A pharmaceutical combination in kit form is further provided that includes, in packaged combination, a carrier means adapted to receive a container means in close confinement therewith and a first container means including an interfering RNA composition and an scAAV vector. Such kits can further include, if desired, one or more of various conventional pharmaceutical kit components, such as, for example, containers with one or more pharmaceutically acceptable carriers, additional containers, etc., as will be readily apparent to those skilled in the art. Printed instructions, either as inserts or as labels, indicating quantities of the components to be administered, guidelines for administration, and/or guidelines for mixing the components, can also be included in the kit.

The references cited herein, to the extent that they provide exemplary procedural or other details supplementary to those set forth herein, are specifically incorporated by reference.

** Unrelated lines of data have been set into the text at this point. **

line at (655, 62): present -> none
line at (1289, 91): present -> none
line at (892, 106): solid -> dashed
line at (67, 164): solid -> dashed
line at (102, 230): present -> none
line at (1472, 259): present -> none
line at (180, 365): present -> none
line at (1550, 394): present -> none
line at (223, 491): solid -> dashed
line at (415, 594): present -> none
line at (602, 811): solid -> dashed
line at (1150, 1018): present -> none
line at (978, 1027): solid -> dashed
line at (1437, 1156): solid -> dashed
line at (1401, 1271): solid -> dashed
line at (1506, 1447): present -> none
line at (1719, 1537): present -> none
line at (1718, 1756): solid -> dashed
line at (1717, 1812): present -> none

Those of skill in the art, in light of the present disclosure, will appreciate that obvious modifications of the embodiments disclosed herein can be made without departing from the spirit and scope of the invention. All of the embodiments disclosed herein can be made and executed without undue experimentation in light of the present disclosure. The full scope of the invention is set out in the disclosure and equivalent embodiments thereof. The specification should not be construed to unduly narrow the full scope of protection to which the present invention is entitled.

It should be understood that the foregoing disclosure emphasizes certain specific embodiments of the invention and that all modifications or alternatives equivalent thereto are within the spirit and scope of the invention as set forth in the appended claims.

Claims

1. A method of attenuating expression of a target mRNA in an eye of a patient, comprising: wherein the interfering RNA molecule can attenuate expression of the target mRNA in the eye.

(a) providing a self-complimentary adeno-associated virus (scAAV) vector comprising an interfering RNA molecule; and

(b) administering the scAAV vector to the eye of the patient,

2. The method of claim 1, wherein the scAAV vector is packaged in a scAAV virion.

3. The method of claim 1, wherein said vector is administered by intraocular injection, ocular topical application, intravenous injection, oral administration, intramuscular injection, intraperitoneal injection, transdermal application, or transmucosal application.

4. The method of claim 1, wherein the interfering RNA molecule is a siRNA, miRNA, or shRNA.

5. The method of claim 1, wherein the target mRNA is associated with an ocular disorder.

6. The method of claim 5, wherein the ocular disorder is associated with ocular angiogenesis, dry eye, ocular inflammatory conditions, ocular hypertension, or glaucoma.

7. A pharmaceutical composition comprising a self-complimentary adeno-associated virus (scAAV) vector carrying a therapeutically effective amount of an interfering RNA molecule and an ophthalmically acceptable carrier, wherein the interfering RNA molecule can attenuate expression of a gene associated with an ocular disorder.

8. The composition of claim 7, wherein the scAAV vector is packaged in a scAAV virion.

9. The method of claim 7, wherein the interfering RNA molecule is a siRNA, miRNA, or shRNA.

10. The method of claim 7, wherein the ocular disorder is associated with ocular angiogenesis, dry eye, ocular inflammatory conditions, ocular hypertension, or glaucoma.